Feature PT

Proficiency Testing

National Proficiency Testing Laboratory (PTL)

National Proficiency Testing Laboratory (PTL) at the National Institute of Standards (NIS-Egypt) was started on 2007 as a working group. It was established legally as a laboratory directly under NIS president to ensure the impartiality and confidentiality. It is established to take the responsibility for all tasks in development and operation of proficiency testing schemes.

Proficiency testing, more commonly called PT, determines the performance of individual laboratories (participants) for specific test/calibration and is used to monitor laboratories’ continuing performances. PT is a means of checking and ensuring the quality of lab’s test/calibration results as stated in clause 5.9 of ISO/IEC 17025.

In a proficiency test one or more artifacts/samples are sent around between a number of participating laboratories. Each laboratory measures/calibrates the artifacts according to a given set of instructions and reports its results to NPTL. The results reported by each laboratory are compared to the assigned value. The assigned value can be determined in various ways. The two most common ways are to use a reference laboratory, reference material or use the weighted average of the values reported by the participants.

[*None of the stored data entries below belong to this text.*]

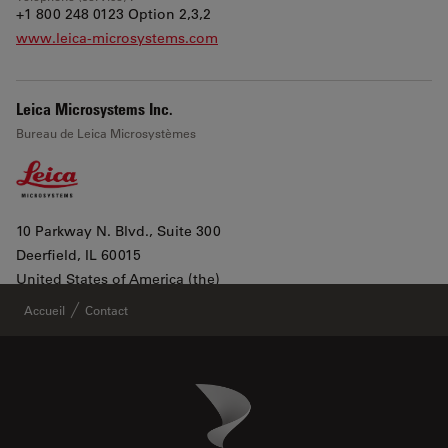
+1 800 248 0123 Option 2,3,2
www.leica-microsystems.com
Leica Microsystems Inc.
Bureau de Leica Microsystèmes
10 Parkway N. Blvd., Suite 300
Deerfield
, IL 60015
Leaflet
|
©
OpenStreetMap
contributors ©
CARTO
United States of America (the)
Afficher dans Google maps
Accueil
Contact
All products lines
Danaher Logo
Footer
Téléphone (bureau) :
+1 800 248 0123 2
Téléphone (service) :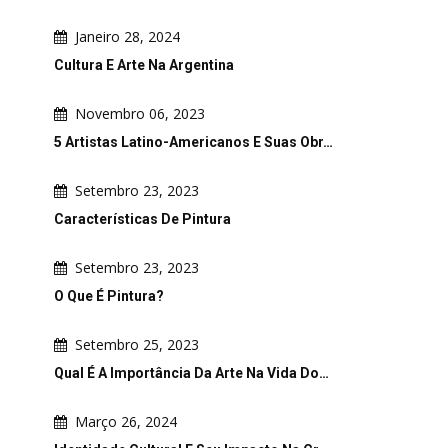
Janeiro 28, 2024
Cultura E Arte Na Argentina
Novembro 06, 2023
5 Artistas Latino-Americanos E Suas Obr…
Setembro 23, 2023
Características De Pintura
Setembro 23, 2023
O Que É Pintura?
Setembro 25, 2023
Qual É A Importância Da Arte Na Vida Do…
Março 26, 2024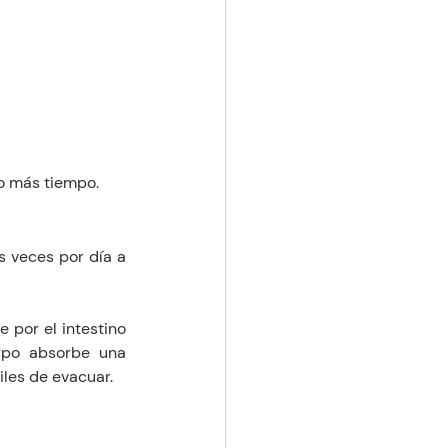
 o más tiempo.
s veces por día a 
por el intestino 
rpo absorbe una 
les de evacuar. 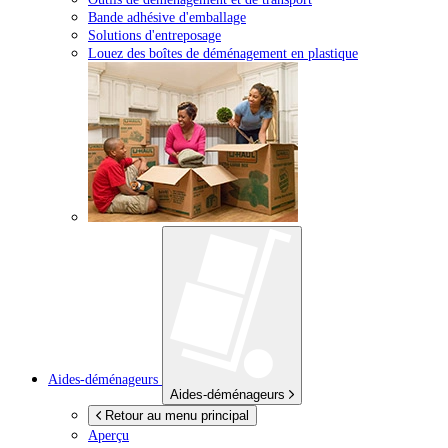
Bande adhésive d'emballage
Solutions d'entreposage
Louez des boîtes de déménagement en plastique
Aides-déménageurs
Aides-déménageurs
Retour au menu principal
Aperçu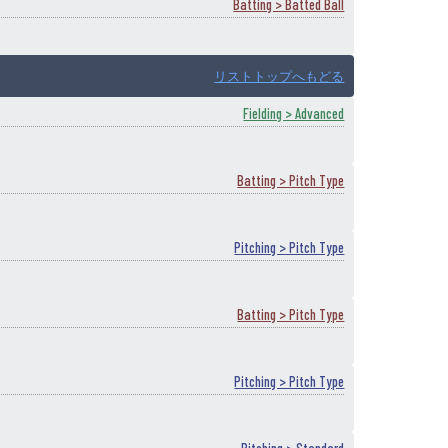
Batting > Batted Ball
リストトップへもどる
Fielding > Advanced
Batting > Pitch Type
Pitching > Pitch Type
Batting > Pitch Type
Pitching > Pitch Type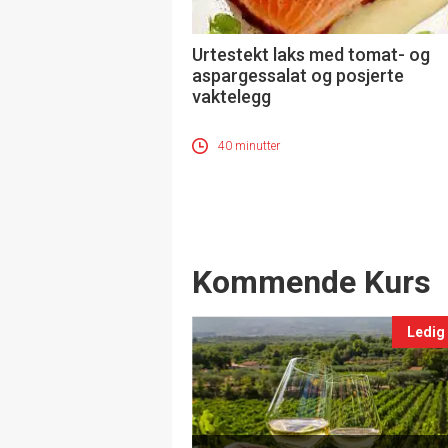
Urtestekt laks med tomat- og
aspargessalat og posjerte
vaktelegg
40 minutter
Events
Kommende Kurs
Ledig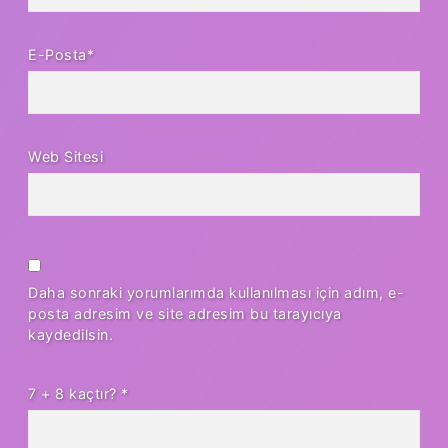
E-Posta*
Web Sitesi
Daha sonraki yorumlarımda kullanılması için adım, e-
posta adresim ve site adresim bu tarayıcıya
kaydedilsin.
7 + 8 kaçtır?
*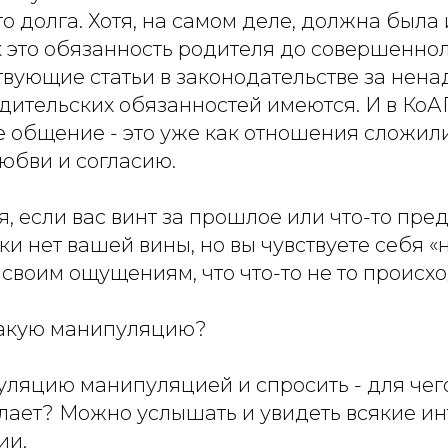
 долга. Хотя, на самом деле, должна была 
ак это обязанность родителя до совершенно
твующие статьи в законодательстве за нен
ительских обязанностей имеются. И в КоАП 
общение - это уже как отношения сложилис
юбви и согласию.
я, если вас винт за прошлое или что-то пре
ки нет вашей вины, но вы чувствуете себя «
 своим ощущениям, что что-то не то происхо
такую манипуляцию?
уляцию манипуляцией и спросить - для чег
елает? Можно услышать и увидеть всякие и
ии.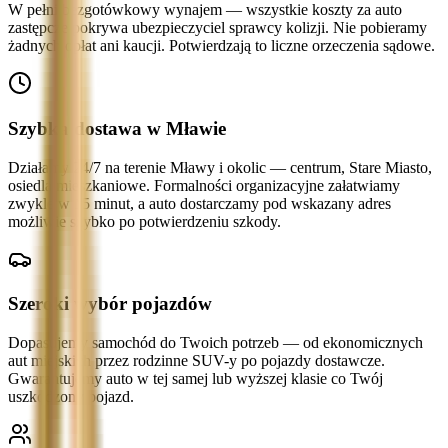
W pełni bezgotówkowy wynajem — wszystkie koszty za auto
zastępcze pokrywa ubezpieczyciel sprawcy kolizji. Nie pobieramy
żadnych opłat ani kaucji. Potwierdzają to liczne orzeczenia sądowe.
Szybka dostawa w Mławie
Działamy 24/7 na terenie Mławy i okolic — centrum, Stare Miasto,
osiedla mieszkaniowe. Formalności organizacyjne załatwiamy
zwykle w 15 minut, a auto dostarczamy pod wskazany adres
możliwie szybko po potwierdzeniu szkody.
Szeroki wybór pojazdów
Dopasujemy samochód do Twoich potrzeb — od ekonomicznych
aut miejskich przez rodzinne SUV-y po pojazdy dostawcze.
Gwarantujemy auto w tej samej lub wyższej klasie co Twój
uszkodzony pojazd.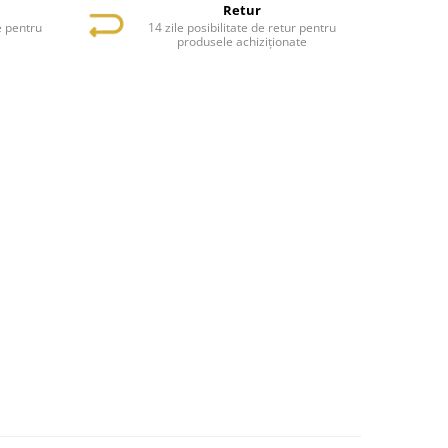
Retur
e pentru
14 zile posibilitate de retur pentru
e
produsele achiziționate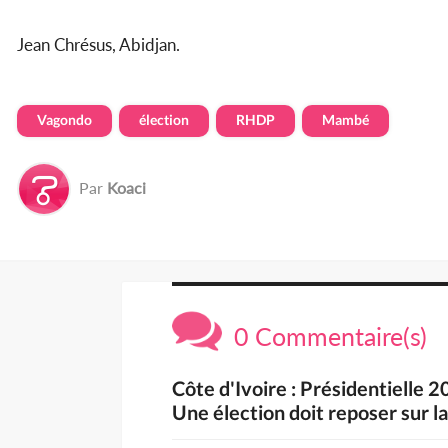
Jean Chrésus, Abidjan.
Vagondo
élection
RHDP
Mambé
Par
Koaci
0 Commentaire(s)
Côte d'Ivoire : Présidentielle 
Une élection doit reposer sur la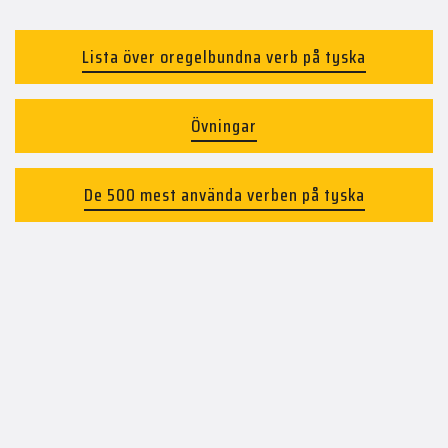
Lista över oregelbundna verb på tyska
Övningar
De 500 mest använda verben på tyska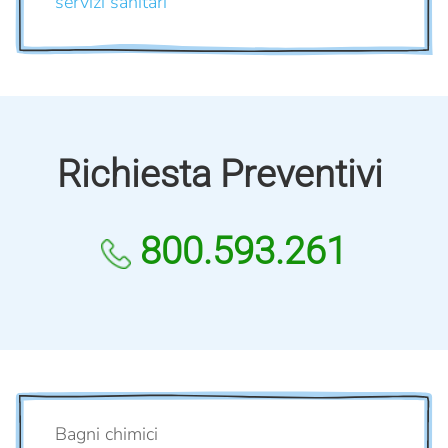
servizi sanitari
Richiesta Preventivi
800.593.261
Bagni chimici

NPTL uses reference laboratories to provide the reference values. The reference laboratories are chosen by the technical advisor for the proficiency test in question based on his or her knowledge of the laboratory and the uncertainty the laboratory is able to quote for the measurand (best measurement/calibration capabilities). The reference laboratories are generally accredited laboratories (accredited for the measurand in question), which have been assessed by the technical advisor. Published CMCs also are of major concerns for National metrological organizations (NMIs)

There are different ways to evaluate the results of a proficiency test. For the type of proficiency tests offered by NPTL, the result reported by a participating laboratory for a measure and is compared to the reference value by calculating the En value (for calibration) and z or scores for testing.

PT can also validate the participating laboratory’s measurement method, technical training, traceability of standards, and uncertainty budget.